Directions: Quote the rows below word for word, leaving out the pictures.

------------------------------

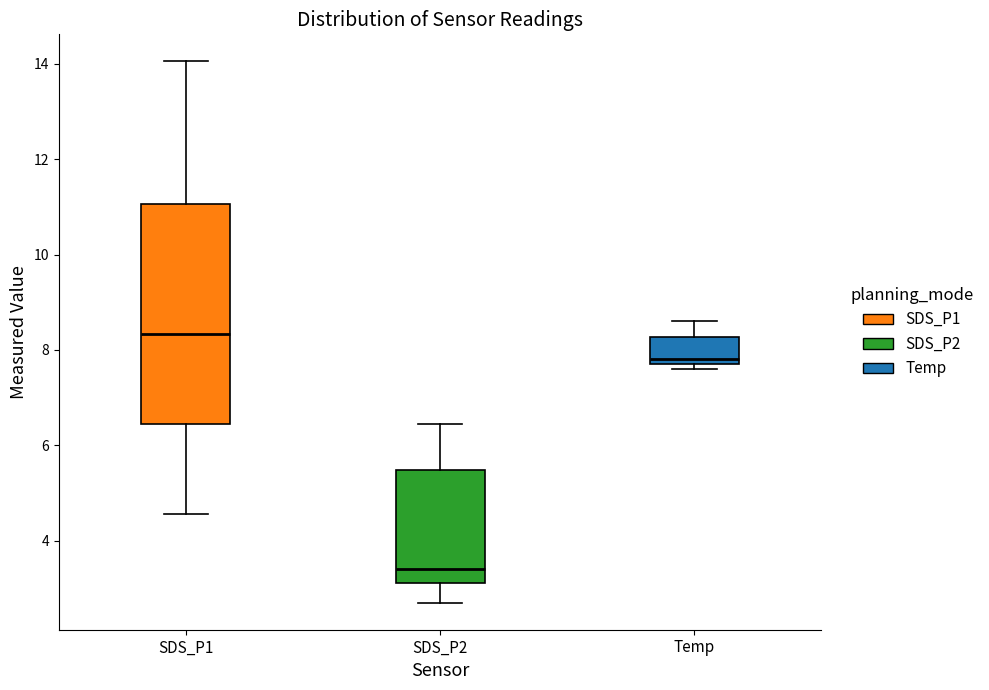

Reading left to right, read every box against the y-axis: the position of its median line, the range the box covers, and the ends of its whiskers. The values are not printed on the chart, so give them approximately, as read against the axis.

SDS_P1: median 8.4, box 6.4 to 11.0, whiskers 4.6 to 14.0
SDS_P2: median 3.4, box 3.2 to 5.4, whiskers 2.8 to 6.4
Temp: median 7.8 (just above the box's lower edge), box 7.8 to 8.2, whiskers 7.6 to 8.6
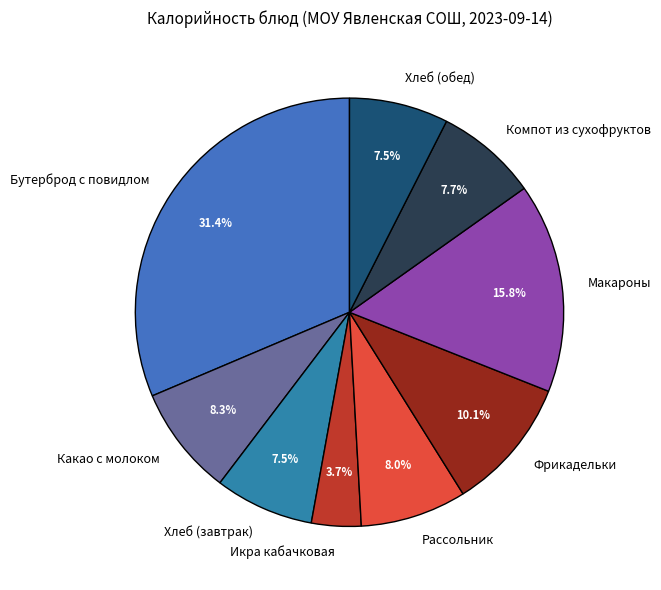

Is there a majority slice in this chart?

No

------------------------------

Task output:
Reading left to right, read every box against the y-axis: the position of its median line, the range the box covers, and the ends of its whiskers. The values are not printed on the chart, so give them approximately, as read against the axis.

SDS_P1: median 8.4, box 6.4 to 11.0, whiskers 4.6 to 14.0
SDS_P2: median 3.4, box 3.2 to 5.4, whiskers 2.8 to 6.4
Temp: median 7.8 (just above the box's lower edge), box 7.8 to 8.2, whiskers 7.6 to 8.6

Is there a majority slice in this chart?

No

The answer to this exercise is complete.